=== Records shown ===

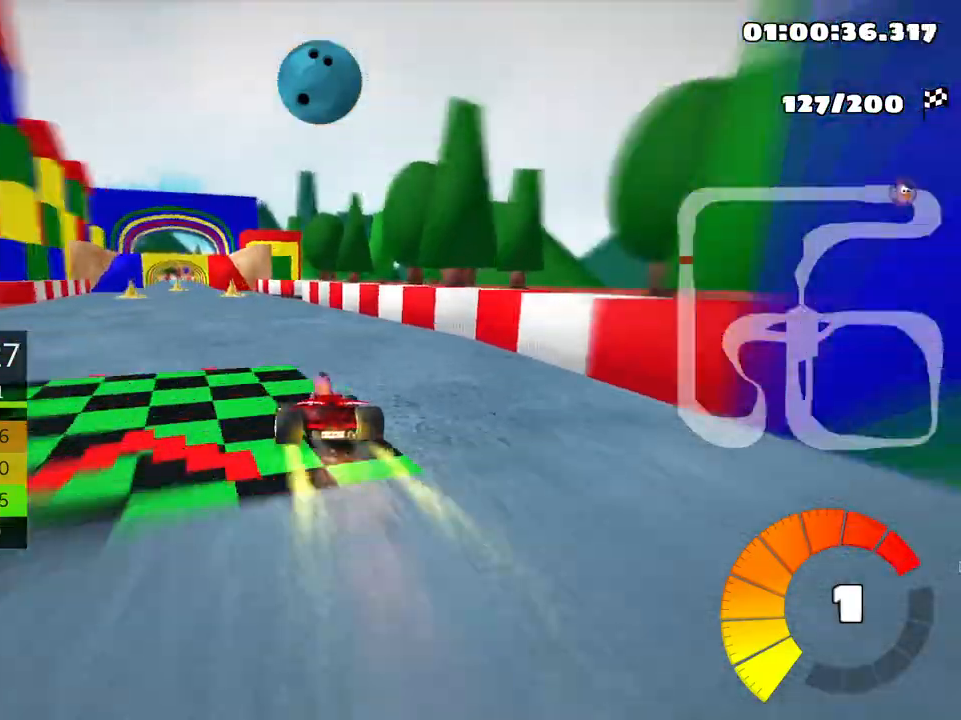
{"keys": ["left", "up"], "events": [[66, "left", "up"], [383, "left", "down"]]}
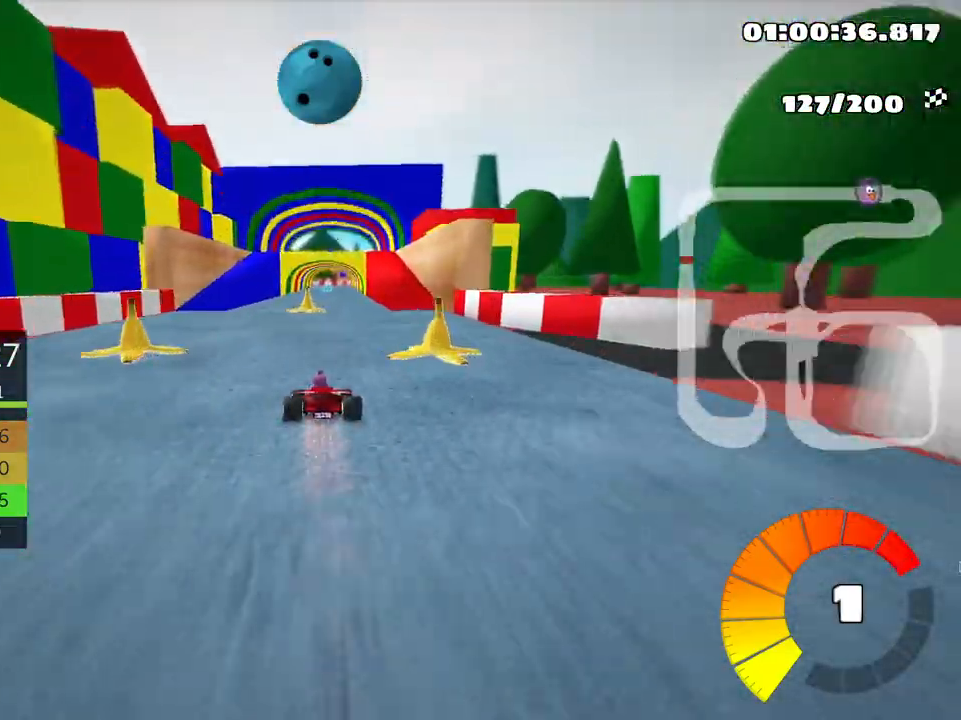
{"keys": ["right", "up"], "events": [[100, "left", "up"], [250, "right", "down"]]}
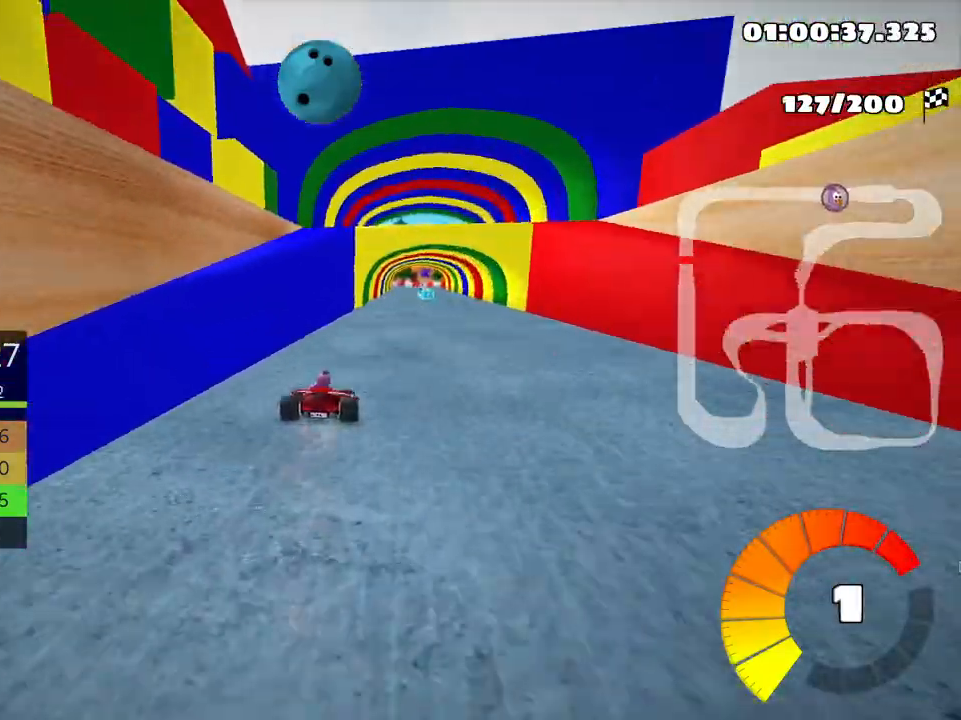
{"keys": ["up"], "events": [[33, "right", "up"]]}
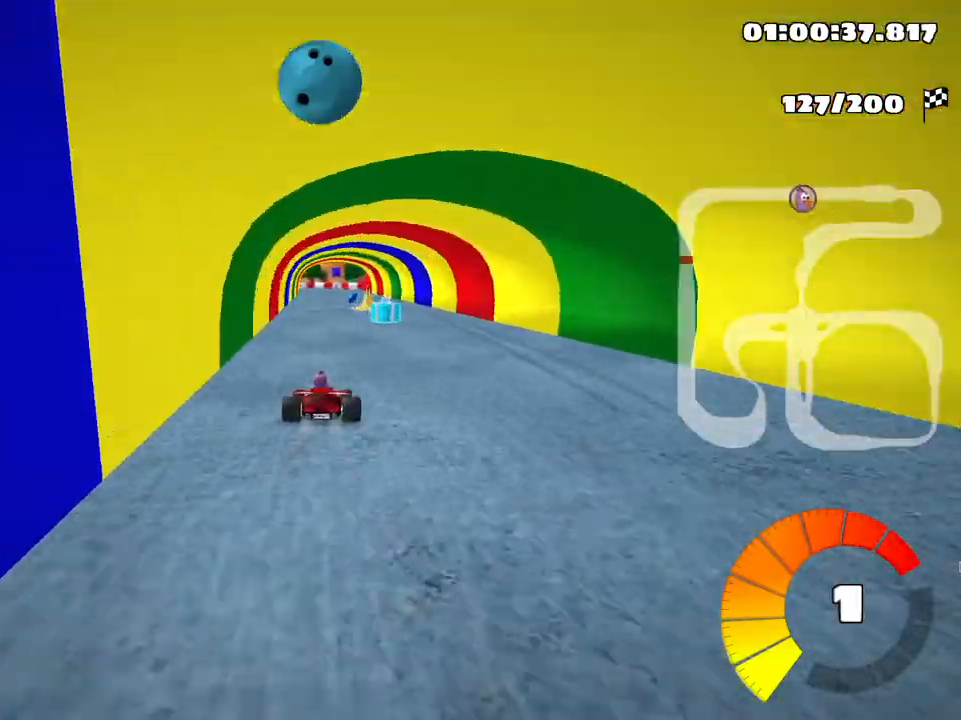
{"keys": ["left", "skid", "up"], "events": [[83, "right", "down"], [366, "right", "up"], [383, "left", "down"], [400, "skid", "down"]]}
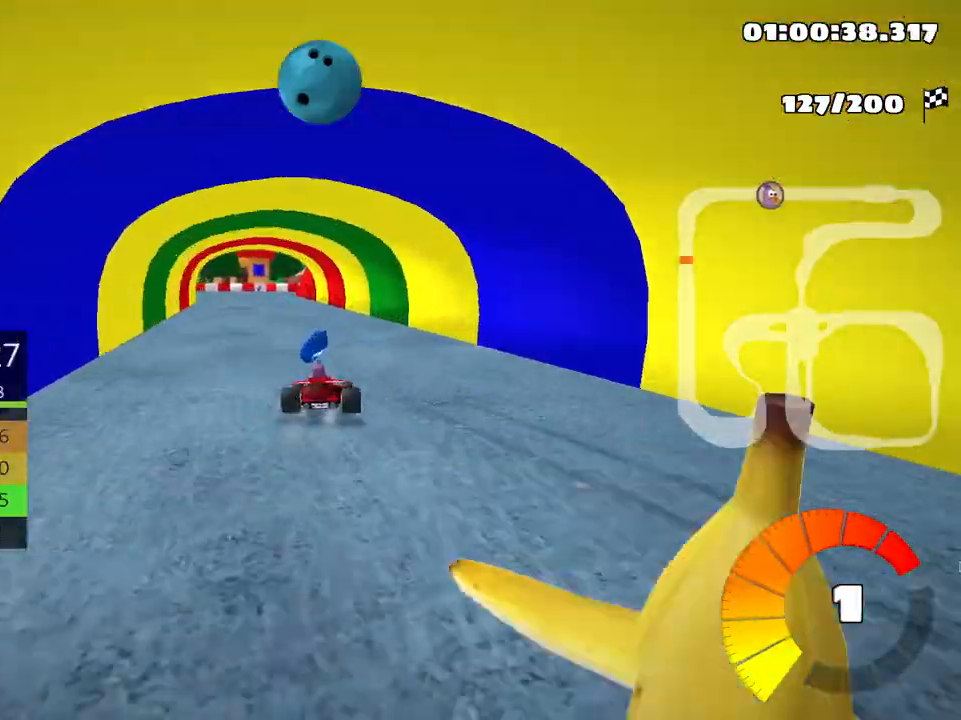
{"keys": ["left", "skid", "up"], "events": [[100, "left", "up"], [233, "left", "down"]]}
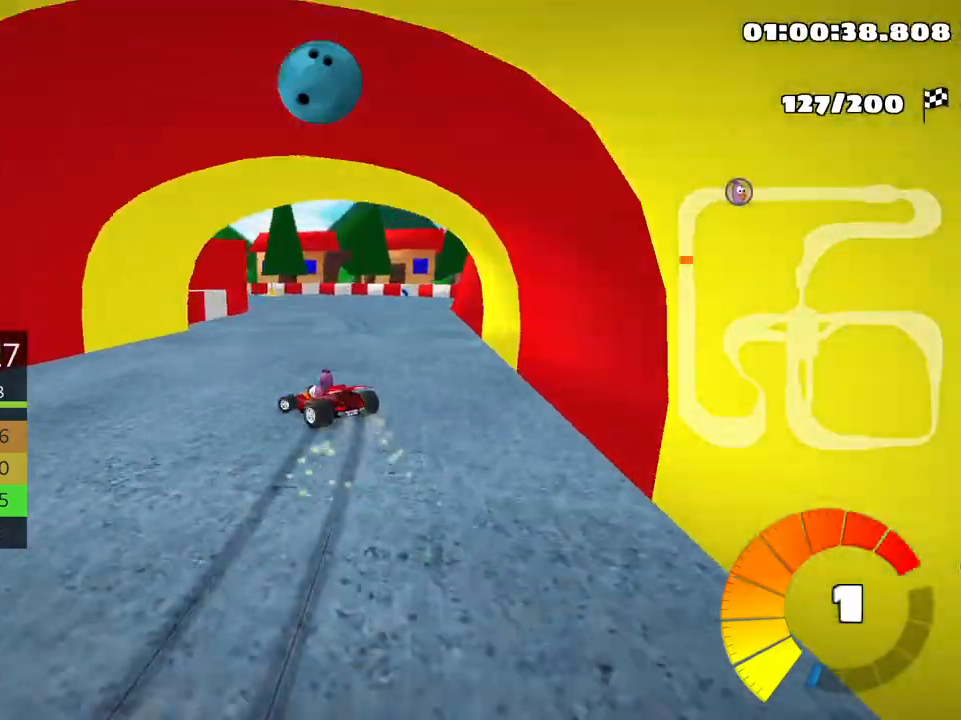
{"keys": ["left", "skid", "up"], "events": [[233, "left", "up"], [266, "left", "down"]]}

===

> Requirement: The reply has to reproduce every line above verbatim and contain no pictures.

> Result of this task:
{"keys": ["left", "up"], "events": [[66, "left", "up"], [383, "left", "down"]]}
{"keys": ["right", "up"], "events": [[100, "left", "up"], [250, "right", "down"]]}
{"keys": ["up"], "events": [[33, "right", "up"]]}
{"keys": ["left", "skid", "up"], "events": [[83, "right", "down"], [366, "right", "up"], [383, "left", "down"], [400, "skid", "down"]]}
{"keys": ["left", "skid", "up"], "events": [[100, "left", "up"], [233, "left", "down"]]}
{"keys": ["left", "skid", "up"], "events": [[233, "left", "up"], [266, "left", "down"]]}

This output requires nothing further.